Ipamorelin is a selective GHSR-1a agonist that does not activate ACTH-cortisol or prolactin pathways. GHRP-2 and GHRP-6 are non-selective — they elevate cortisol and prolactin as documented side effects. GHRP-6 also strongly stimulates appetite, which is a confounding variable in body composition research. Ipamorelin produces cleaner GH secretagogue data with fewer competing variables.

What does Tesamorelin offer that CJC-1295 does not?

Tesamorelin is FDA-approved with Phase 3 clinical trial data in humans — specifically for visceral fat reduction in HIV-associated lipodystrophy. It is a full-length GHRH analogue (44 amino acids) more closely resembling native GHRH than the truncated or modified CJC-1295 scaffold.
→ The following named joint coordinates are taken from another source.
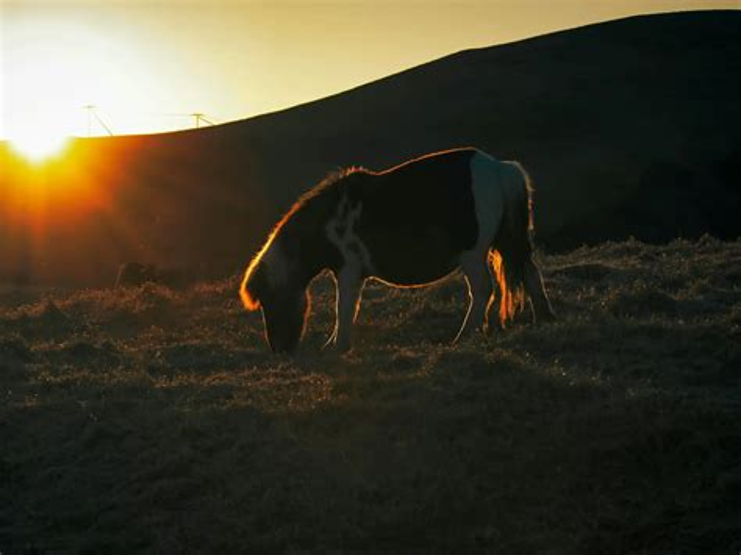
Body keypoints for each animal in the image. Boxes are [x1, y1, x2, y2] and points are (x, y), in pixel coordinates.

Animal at [240, 147, 555, 353]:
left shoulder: (349, 270)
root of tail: (501, 169)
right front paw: (334, 344)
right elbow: (346, 308)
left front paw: (337, 346)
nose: (279, 349)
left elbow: (344, 307)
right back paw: (544, 319)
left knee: (482, 291)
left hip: (473, 255)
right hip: (507, 241)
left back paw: (462, 337)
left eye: (269, 302)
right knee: (530, 274)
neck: (330, 221)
For protocols requiring the highest-grade translational evidence, Tesamorelin is the reference compound.

How does IGF-1 LR3 differ from endogenous IGF-1?

Native IGF-1 has a half-life of approximately 15 minutes due to rapid binding protein (IGFBP) sequestration. The 13-amino-acid N-terminal extension in LR3 reduces IGFBP-3 affinity by roughly 1000-fold, extending active half-life to 20–30 hours. This allows IGF-1 LR3 to act on IGF-1R across tissue beds systemically rather than being locally sequestered near the liver like most endogenous IGF-1.